» **What you are asked to do**
The records below must be returned in full and unaltered.

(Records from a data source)
____________
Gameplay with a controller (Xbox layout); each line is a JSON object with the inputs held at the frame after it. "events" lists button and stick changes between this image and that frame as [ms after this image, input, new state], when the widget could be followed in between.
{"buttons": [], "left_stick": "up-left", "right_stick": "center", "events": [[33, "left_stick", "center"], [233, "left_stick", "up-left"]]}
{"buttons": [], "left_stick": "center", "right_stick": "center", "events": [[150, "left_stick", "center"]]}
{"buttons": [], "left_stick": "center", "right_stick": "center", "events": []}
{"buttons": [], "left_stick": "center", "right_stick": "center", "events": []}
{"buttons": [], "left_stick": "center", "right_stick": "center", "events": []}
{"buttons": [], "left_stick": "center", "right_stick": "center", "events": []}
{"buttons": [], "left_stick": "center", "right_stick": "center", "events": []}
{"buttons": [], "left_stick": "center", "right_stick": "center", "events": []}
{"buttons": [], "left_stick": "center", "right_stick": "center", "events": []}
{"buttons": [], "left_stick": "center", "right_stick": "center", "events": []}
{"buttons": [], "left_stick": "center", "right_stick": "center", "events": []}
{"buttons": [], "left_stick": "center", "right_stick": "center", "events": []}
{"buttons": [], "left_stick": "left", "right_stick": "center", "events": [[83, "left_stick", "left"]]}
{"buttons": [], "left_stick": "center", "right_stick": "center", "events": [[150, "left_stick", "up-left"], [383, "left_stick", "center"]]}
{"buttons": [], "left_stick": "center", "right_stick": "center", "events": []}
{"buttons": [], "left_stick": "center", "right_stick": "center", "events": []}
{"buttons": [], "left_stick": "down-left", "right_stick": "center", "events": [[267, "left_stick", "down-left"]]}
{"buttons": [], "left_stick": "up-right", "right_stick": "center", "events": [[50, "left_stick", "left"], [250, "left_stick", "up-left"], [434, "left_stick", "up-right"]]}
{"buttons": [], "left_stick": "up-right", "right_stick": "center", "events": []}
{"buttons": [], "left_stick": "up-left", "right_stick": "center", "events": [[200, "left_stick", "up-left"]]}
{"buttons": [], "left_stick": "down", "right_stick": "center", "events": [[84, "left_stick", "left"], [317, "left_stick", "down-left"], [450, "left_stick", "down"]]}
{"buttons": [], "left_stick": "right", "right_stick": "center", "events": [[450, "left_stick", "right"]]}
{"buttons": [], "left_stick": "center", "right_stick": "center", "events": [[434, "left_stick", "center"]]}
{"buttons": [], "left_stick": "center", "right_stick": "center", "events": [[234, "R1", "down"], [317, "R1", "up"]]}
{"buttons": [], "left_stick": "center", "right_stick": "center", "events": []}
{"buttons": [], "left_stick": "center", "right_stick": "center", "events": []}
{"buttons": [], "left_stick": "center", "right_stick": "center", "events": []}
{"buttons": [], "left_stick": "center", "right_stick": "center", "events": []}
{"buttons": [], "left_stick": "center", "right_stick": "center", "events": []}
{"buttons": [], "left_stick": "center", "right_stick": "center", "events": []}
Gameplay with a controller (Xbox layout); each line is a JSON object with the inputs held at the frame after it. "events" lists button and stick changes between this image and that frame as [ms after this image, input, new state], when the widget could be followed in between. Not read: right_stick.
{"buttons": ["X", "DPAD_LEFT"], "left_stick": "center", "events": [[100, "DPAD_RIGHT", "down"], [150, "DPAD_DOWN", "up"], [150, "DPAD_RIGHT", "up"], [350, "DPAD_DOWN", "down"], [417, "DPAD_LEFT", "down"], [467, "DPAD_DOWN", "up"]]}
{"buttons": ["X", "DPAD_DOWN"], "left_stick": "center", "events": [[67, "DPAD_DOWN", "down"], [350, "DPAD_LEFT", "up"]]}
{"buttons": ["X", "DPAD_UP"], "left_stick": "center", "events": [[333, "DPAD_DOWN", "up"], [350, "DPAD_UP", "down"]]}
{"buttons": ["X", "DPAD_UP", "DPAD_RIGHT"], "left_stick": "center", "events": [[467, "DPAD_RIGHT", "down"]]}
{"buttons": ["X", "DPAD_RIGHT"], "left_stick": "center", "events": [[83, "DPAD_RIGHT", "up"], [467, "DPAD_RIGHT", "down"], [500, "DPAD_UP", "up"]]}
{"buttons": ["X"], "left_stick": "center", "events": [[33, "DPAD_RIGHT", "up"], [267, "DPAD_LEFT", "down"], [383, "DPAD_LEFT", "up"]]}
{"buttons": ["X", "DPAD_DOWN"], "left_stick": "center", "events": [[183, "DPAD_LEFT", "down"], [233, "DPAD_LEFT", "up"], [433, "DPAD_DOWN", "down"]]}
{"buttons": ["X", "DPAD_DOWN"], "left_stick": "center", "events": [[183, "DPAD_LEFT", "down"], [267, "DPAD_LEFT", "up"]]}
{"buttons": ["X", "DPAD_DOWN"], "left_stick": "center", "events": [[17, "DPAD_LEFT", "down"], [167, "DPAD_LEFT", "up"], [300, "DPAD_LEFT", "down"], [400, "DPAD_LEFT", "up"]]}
____________
» **Answer space**
Gameplay with a controller (Xbox layout); each line is a JSON object with the inputs held at the frame after it. "events" lists button and stick changes between this image and that frame as [ms after this image, input, new state], when the widget could be followed in between.
{"buttons": [], "left_stick": "up-left", "right_stick": "center", "events": [[33, "left_stick", "center"], [233, "left_stick", "up-left"]]}
{"buttons": [], "left_stick": "center", "right_stick": "center", "events": [[150, "left_stick", "center"]]}
{"buttons": [], "left_stick": "center", "right_stick": "center", "events": []}
{"buttons": [], "left_stick": "center", "right_stick": "center", "events": []}
{"buttons": [], "left_stick": "center", "right_stick": "center", "events": []}
{"buttons": [], "left_stick": "center", "right_stick": "center", "events": []}
{"buttons": [], "left_stick": "center", "right_stick": "center", "events": []}
{"buttons": [], "left_stick": "center", "right_stick": "center", "events": []}
{"buttons": [], "left_stick": "center", "right_stick": "center", "events": []}
{"buttons": [], "left_stick": "center", "right_stick": "center", "events": []}
{"buttons": [], "left_stick": "center", "right_stick": "center", "events": []}
{"buttons": [], "left_stick": "center", "right_stick": "center", "events": []}
{"buttons": [], "left_stick": "left", "right_stick": "center", "events": [[83, "left_stick", "left"]]}
{"buttons": [], "left_stick": "center", "right_stick": "center", "events": [[150, "left_stick", "up-left"], [383, "left_stick", "center"]]}
{"buttons": [], "left_stick": "center", "right_stick": "center", "events": []}
{"buttons": [], "left_stick": "center", "right_stick": "center", "events": []}
{"buttons": [], "left_stick": "down-left", "right_stick": "center", "events": [[267, "left_stick", "down-left"]]}
{"buttons": [], "left_stick": "up-right", "right_stick": "center", "events": [[50, "left_stick", "left"], [250, "left_stick", "up-left"], [434, "left_stick", "up-right"]]}
{"buttons": [], "left_stick": "up-right", "right_stick": "center", "events": []}
{"buttons": [], "left_stick": "up-left", "right_stick": "center", "events": [[200, "left_stick", "up-left"]]}
{"buttons": [], "left_stick": "down", "right_stick": "center", "events": [[84, "left_stick", "left"], [317, "left_stick", "down-left"], [450, "left_stick", "down"]]}
{"buttons": [], "left_stick": "right", "right_stick": "center", "events": [[450, "left_stick", "right"]]}
{"buttons": [], "left_stick": "center", "right_stick": "center", "events": [[434, "left_stick", "center"]]}
{"buttons": [], "left_stick": "center", "right_stick": "center", "events": [[234, "R1", "down"], [317, "R1", "up"]]}
{"buttons": [], "left_stick": "center", "right_stick": "center", "events": []}
{"buttons": [], "left_stick": "center", "right_stick": "center", "events": []}
{"buttons": [], "left_stick": "center", "right_stick": "center", "events": []}
{"buttons": [], "left_stick": "center", "right_stick": "center", "events": []}
{"buttons": [], "left_stick": "center", "right_stick": "center", "events": []}
{"buttons": [], "left_stick": "center", "right_stick": "center", "events": []}
Gameplay with a controller (Xbox layout); each line is a JSON object with the inputs held at the frame after it. "events" lists button and stick changes between this image and that frame as [ms after this image, input, new state], when the widget could be followed in between. Not read: right_stick.
{"buttons": ["X", "DPAD_LEFT"], "left_stick": "center", "events": [[100, "DPAD_RIGHT", "down"], [150, "DPAD_DOWN", "up"], [150, "DPAD_RIGHT", "up"], [350, "DPAD_DOWN", "down"], [417, "DPAD_LEFT", "down"], [467, "DPAD_DOWN", "up"]]}
{"buttons": ["X", "DPAD_DOWN"], "left_stick": "center", "events": [[67, "DPAD_DOWN", "down"], [350, "DPAD_LEFT", "up"]]}
{"buttons": ["X", "DPAD_UP"], "left_stick": "center", "events": [[333, "DPAD_DOWN", "up"], [350, "DPAD_UP", "down"]]}
{"buttons": ["X", "DPAD_UP", "DPAD_RIGHT"], "left_stick": "center", "events": [[467, "DPAD_RIGHT", "down"]]}
{"buttons": ["X", "DPAD_RIGHT"], "left_stick": "center", "events": [[83, "DPAD_RIGHT", "up"], [467, "DPAD_RIGHT", "down"], [500, "DPAD_UP", "up"]]}
{"buttons": ["X"], "left_stick": "center", "events": [[33, "DPAD_RIGHT", "up"], [267, "DPAD_LEFT", "down"], [383, "DPAD_LEFT", "up"]]}
{"buttons": ["X", "DPAD_DOWN"], "left_stick": "center", "events": [[183, "DPAD_LEFT", "down"], [233, "DPAD_LEFT", "up"], [433, "DPAD_DOWN", "down"]]}
{"buttons": ["X", "DPAD_DOWN"], "left_stick": "center", "events": [[183, "DPAD_LEFT", "down"], [267, "DPAD_LEFT", "up"]]}
{"buttons": ["X", "DPAD_DOWN"], "left_stick": "center", "events": [[17, "DPAD_LEFT", "down"], [167, "DPAD_LEFT", "up"], [300, "DPAD_LEFT", "down"], [400, "DPAD_LEFT", "up"]]}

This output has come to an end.